MACHINE LEARNING-BASED INTERFERENCE DETECTION AND MANAGEMENT SYSTEM FOR 5G HETEROGENEOUS NETWORK

Interference remains a critical challenge in next-generation wireless networks, affecting both quality of service (QoS) and spectral efficiency. This study proposes a machine learning–based interference detection and management framework to address these challenges. A dataset consisting of key interference indicators including transmit power, path loss, antenna gain, user density, frequency reuse factor, and signal-to-interference-plus-noise ratio (SINR) was used to train and evaluate several machine learning algorithms. Artificial Neural Networks (ANN), Support Vector Machines (SVM), Logistic Regression, Decision Trees, and K-Nearest Neighbours (K-NN) were benchmarked using Mean Absolute Error (MAE), Root Mean Square Error (RMSE), and classification accuracy.

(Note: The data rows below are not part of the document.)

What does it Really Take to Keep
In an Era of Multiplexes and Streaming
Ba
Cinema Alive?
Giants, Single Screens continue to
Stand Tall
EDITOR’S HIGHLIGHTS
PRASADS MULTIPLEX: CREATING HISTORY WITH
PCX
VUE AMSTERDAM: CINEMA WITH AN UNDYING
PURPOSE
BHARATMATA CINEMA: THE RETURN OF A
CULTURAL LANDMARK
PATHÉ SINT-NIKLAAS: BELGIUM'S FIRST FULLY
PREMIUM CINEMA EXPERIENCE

Among these, the ANN achieved superior performance with a prediction accuracy of 99.78%, alongside the lowest error rates (MAE = 0.0022, RMSE = 0.0469), demonstrating strong generalization and robustness. To extend this predictive capability to real-time interference management, the study introduces a Dynamic Channel Sensing and Queuing Transmission Model (DCSQTM), which leverages Markov and Poisson processes for probabilistic estimation of channel availability and queuing delays. Machine learning predictions were integrated into DCSQTM to enable dynamic channel selection and adaptive transmission strategies. The combined framework significantly enhances interference detection and management, providing a scalable and intelligent solution to improve spectral efficiency and ensure reliable QoS in next-generation wireless networks.